Sachsens Kulturpolitik muss sich auf neue Tatsachen einstellen. Dazu zählen der demografische und gesellschaftliche Wandel ebenso wie Haushaltslöcher.
Themen wie Bürokratieabbau, Mobilität, verändertes Publikumsverhalten, Generationen-Gerechtigkeit und Digitalisierung sind dabei unbedingt mitzubetrachten.
Impulse setzt in diesem Prozess ein Fachbeirat, der von Felicitas Loewe (67, ehemalige Intendantin des tjg. theater junge generation Dresden) und Christian Schramm (74, Oberbürgermeister von Bautzen a. D.) gelenkt wird.

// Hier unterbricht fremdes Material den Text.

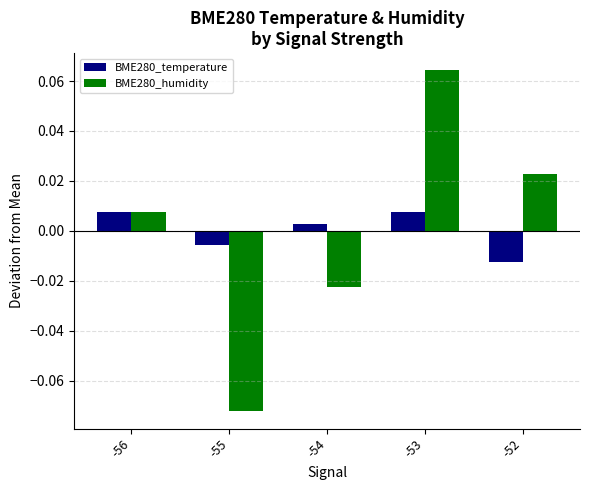

Rank the series at -53 from highest to lowest value.

BME280_humidity, BME280_temperature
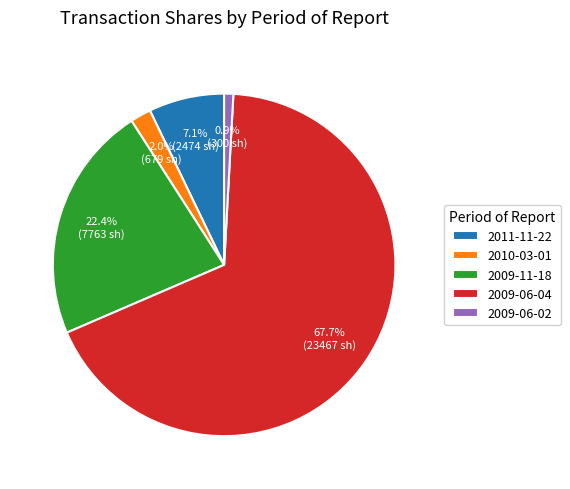

Does 2010-03-01 account for over 50% of the chart?

No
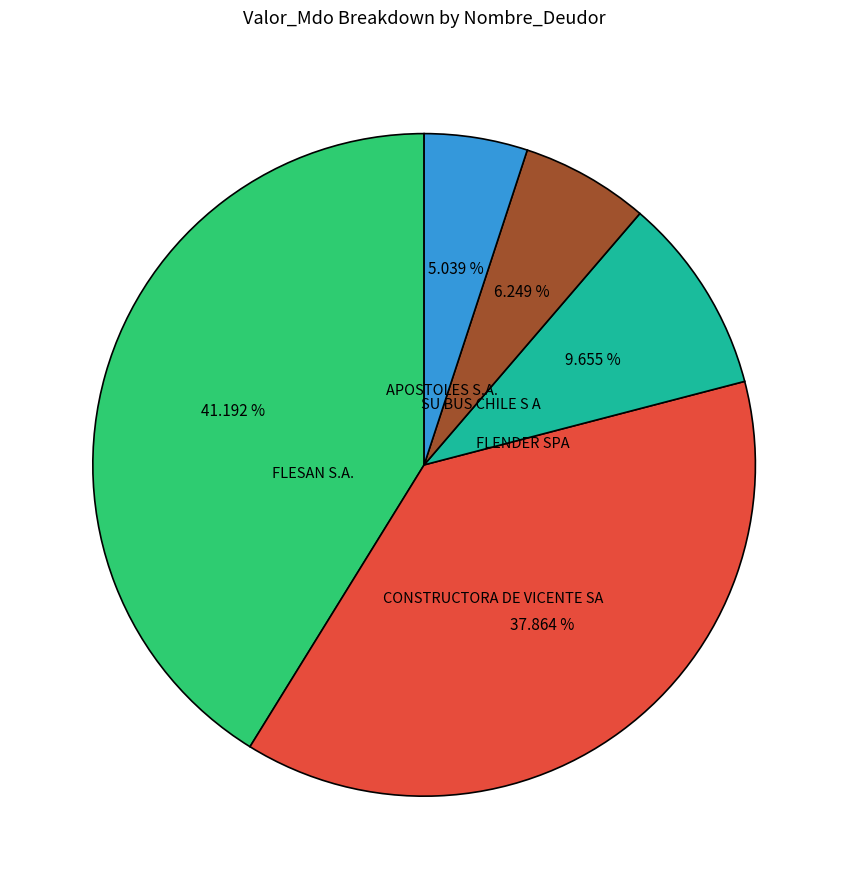

Does any single category account for the majority?

No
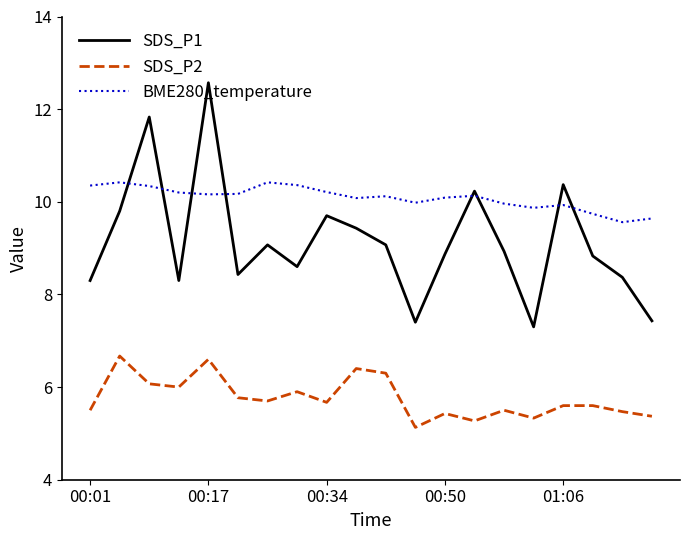

True or false: SDS_P2 and SDS_P1 intersect in this chart.

False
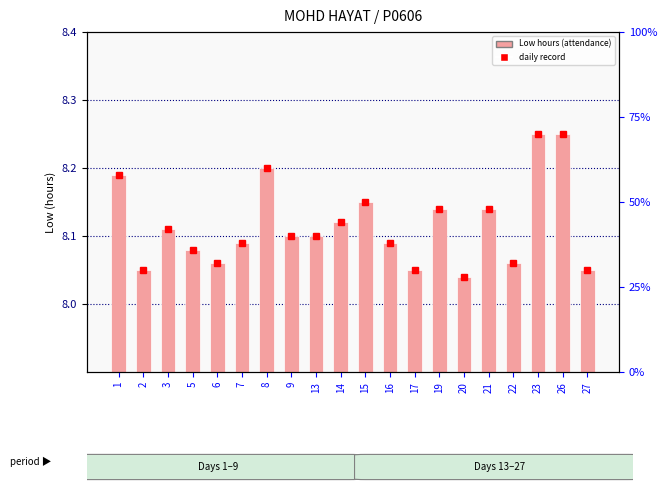

What is the change in value from 14 to 27?

-0.1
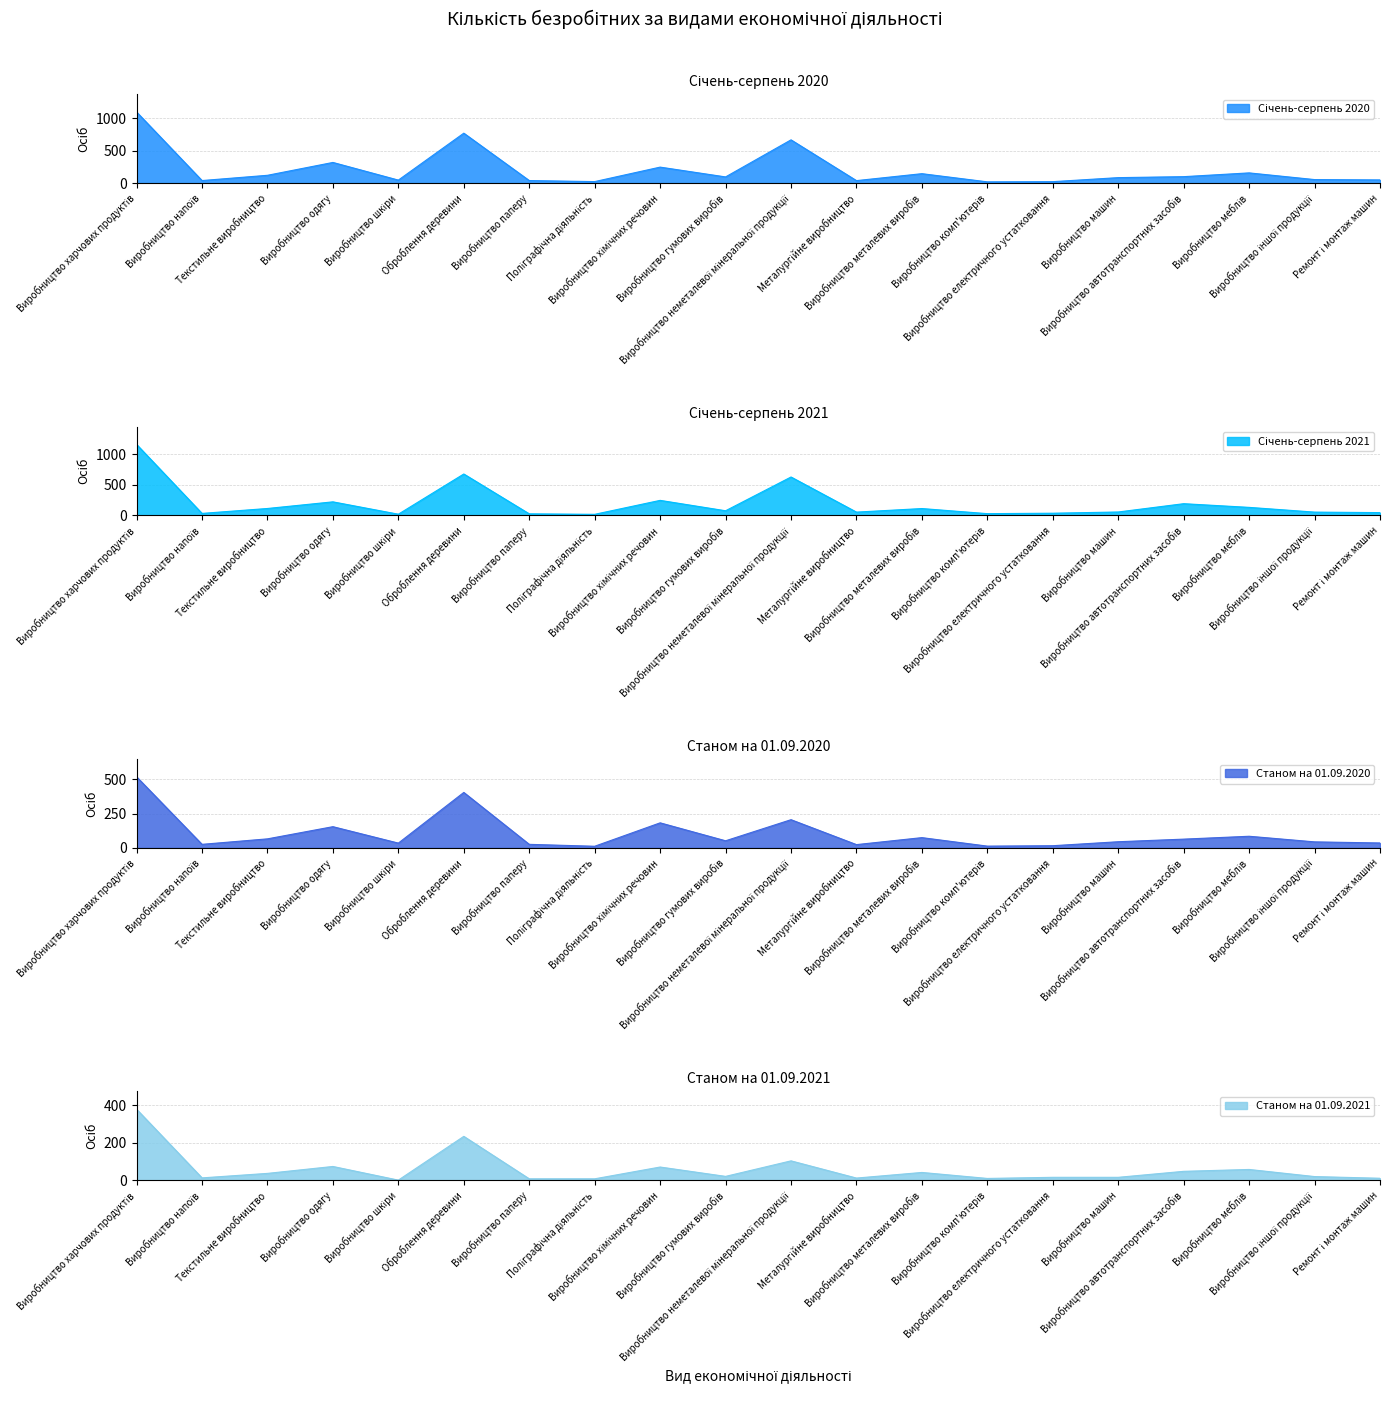

Reading left to right, what are all the values shown in this chart?

Січень-серпень 2020: 1095	39	120	318	46	769	39	23	246	95	666	38	145	19	22	84	99	157	54	49
Січень-серпень 2021: 1156	34	114	222	21	675	27	19	246	77	626	55	113	30	37	57	192	132	55	47
Станом на 01.09.2020: 519	26	66	155	35	405	26	12	183	52	206	24	75	13	16	45	64	85	44	36
Станом на 01.09.2021: 380	13	37	74	1	235	8	8	71	21	104	12	42	10	16	16	48	58	20	11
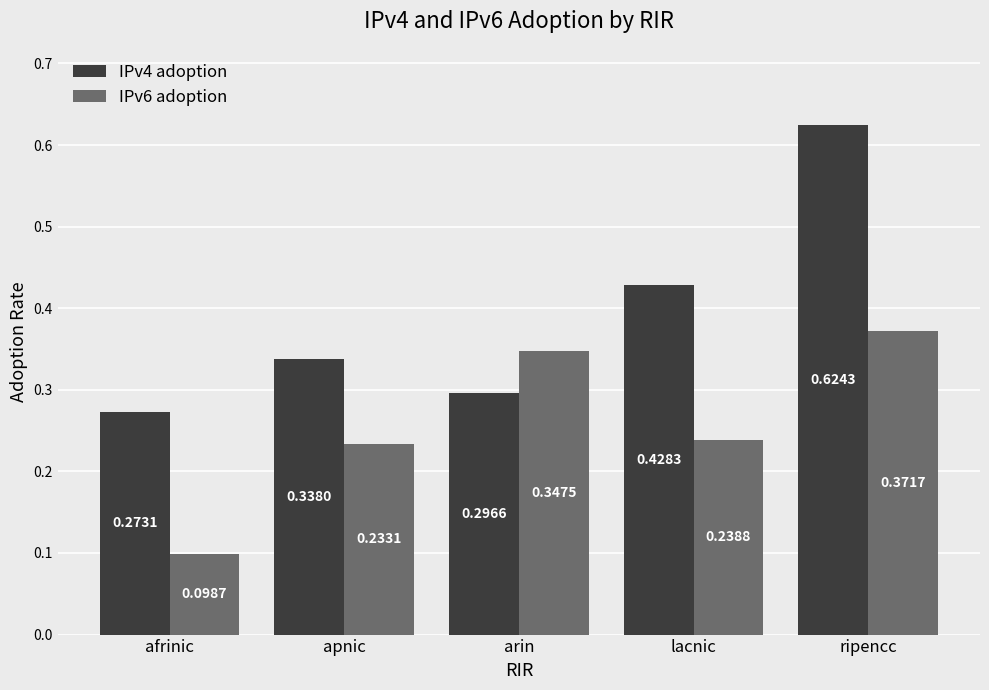

What is the sum of all IPv4 adoption values?

2.0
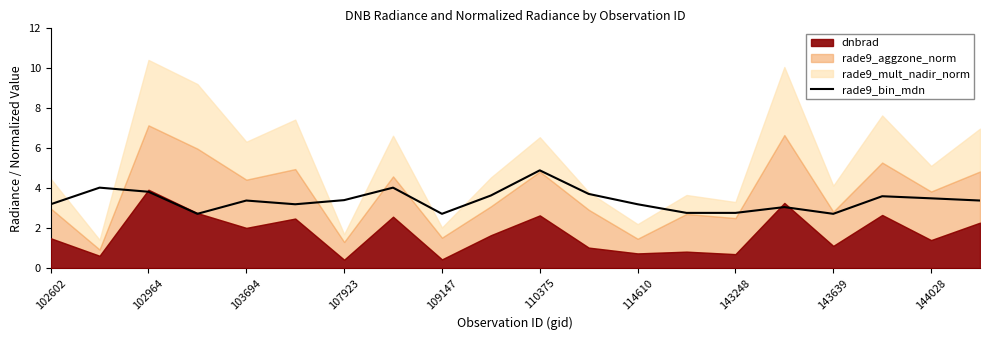

At which label does rade9_bin_mdn reach its peak?

110375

Zwei Ziele wurden gesetzt: Noch in diesem Jahr soll das Kulturraumgesetz novelliert werden. Bis Mitte 2027 möchte man neue Förderprinzipien aufstellen. Die Vision ist eine zielgerichtete und regionale Verzahnung der Kulturraumförderung. Oberstes Gebot bei allem: Sachsens vielfältige Kulturlandschaft in ihren reichen Facetten zu erhalten.